I have something like this, but I get lost with regex expressions..

$pattern = '"\b(http?://\S+)"';
$html_links = preg_replace($pattern, '$1&myvar', $text);

this ain't working because it is appending my var AFTER the closing double quote for the href attribute...

Sorry, I'm so bad with regex. Any help will be highly appreciated!

germi
  • 95
  • 5
  • Maybe there is no need to use regex for url replacing, see http://php.net/manual/en/function.parse-url.php. Also http://php.net/manual/en/function.parse-str.php for query string parsing. And http://php.net/manual/en/function.http-build-query.php for convert parsed query array back to string. – shtrih Oct 16 '18 at 14:53
  • Use `preg_match_all` with one of the regex from [this page](https://stackoverflow.com/questions/910912/extract-urls-from-text-in-php).

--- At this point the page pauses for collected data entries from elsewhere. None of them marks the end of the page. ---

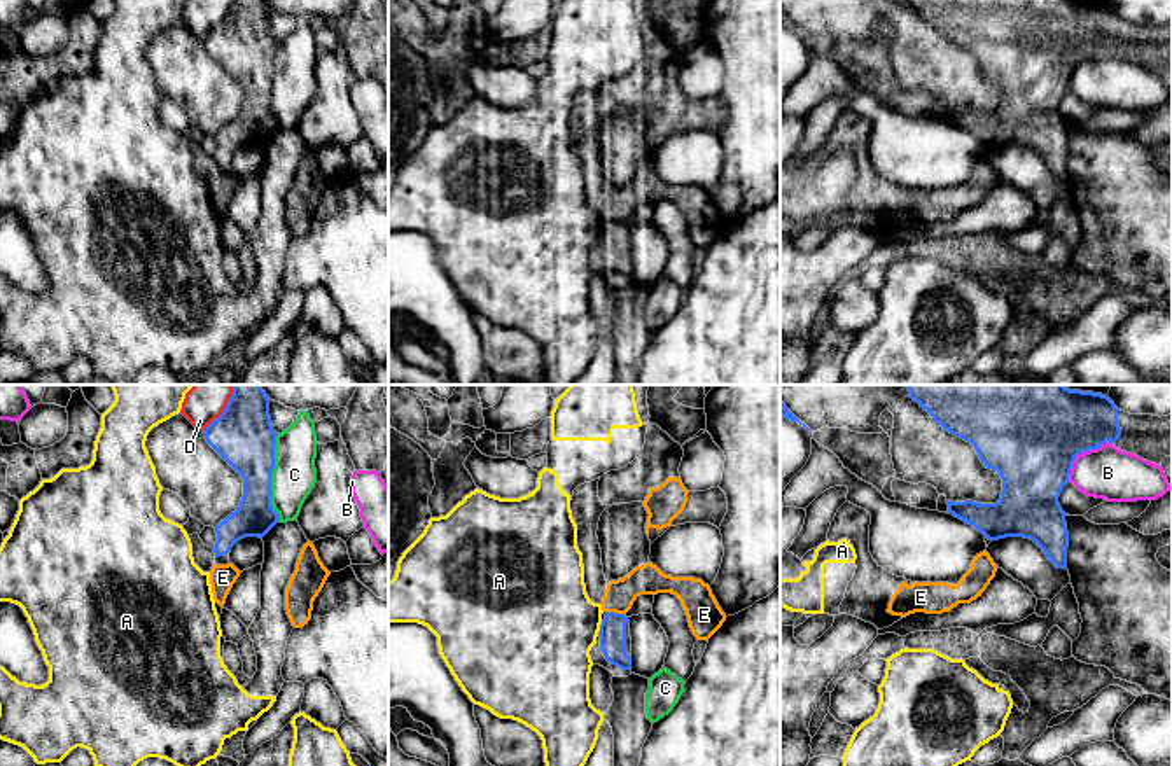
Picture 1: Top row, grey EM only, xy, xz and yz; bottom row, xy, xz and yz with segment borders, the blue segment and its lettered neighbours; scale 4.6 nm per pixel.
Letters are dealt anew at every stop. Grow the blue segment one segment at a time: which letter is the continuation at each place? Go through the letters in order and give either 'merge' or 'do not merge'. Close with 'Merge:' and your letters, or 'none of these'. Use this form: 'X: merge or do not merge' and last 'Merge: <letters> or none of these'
A: do not merge
B: do not merge
C: do not merge
D: do not merge
E: do not merge
Merge: none of these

Once you have the urls, you can change them and use `str_replace` to replace them in the string. – Michel Oct 16 '18 at 15:07
  • sorry guys, that doesn't work for me. again, I'm very very bad with regex. there is definitely the need to use regex. but I can't see what you mean, @Michel how would the final result look like? – germi Oct 16 '18 at 15:50

2 Answers2

0

You could try this, which works for the test data I gave it.

<?
$text = '<a href="http://whatever">whatever</a> <a href=\'http://whatever?somevar=1\'>something</a>';
$pattern1 = '/([\'"])(https?:\/\/[^\1?]+)\1/';
$pattern2 = '/([\'"])(https?:\/\/[^\1]+\?[^\1]+)\1/';
$html_links = preg_replace($pattern2, '$1$2&amp;myvar$1', $text);
$html_links = preg_replace($pattern1, '$1$2?myvar$1', $html_links);

var_dump($html_links);

Explanation:

$pattern1 = '/([\'"])(https?:\/\/[^\1?]+)\1/';

([\'"]) Quote mark

(https?:\/\/[^\1?]+) http followed by an optional s followed by as much as possible until the matching quote mark

\1 Closing quote backreference

$pattern2 = '/([\'"])(https?:\/\/[^\1]+\?[^\1]+)\1/';

(https?:\/\/[^\1]+\?[^\1]+) As above, but requiring a ?

Chris Lear
  • 6,592
  • 1
  • 18
  • 26
0

Generally it is a bad idea to use regex to parse any kind of HTML (here is why). It's better to use PHP's build in Dom parser. Here's how you could do it :

//SET YOUR variable
$myvar='MYVAR=I WANT BEER';
//GET THE DOM
$dom = new DOMDocument('1.0','UTF-8');
$iEr = libxml_use_internal_errors(true);
$dom->loadHTML($text);
libxml_use_internal_errors($iEr);

//LOOK FOR <A HREFS=
foreach ($dom->getElementsByTagName('a') as $node) {
    if($node->hasAttribute('href')){
        $href=$node->getAttribute('href');

        //look for query parts
        $query = parse_url($href, PHP_URL_QUERY);

        //if no query part, add ?
        if($query===NULL) $new_link = $href.'?';
        // if there is a query part, add &
        else $new_link = $href.'&';

        //add your own variable
        $new_link.=$myvar;

        //replace the old link with the new one
        $node->setAttribute('href',$new_link);
    }
}
//SAVE THE NEW DOM 
$new_text=$dom->saveHtml();

As of why the use of libxml_use_internal_errors, take a look here

Michel
  • 4,076
  • 4
  • 34
  • 52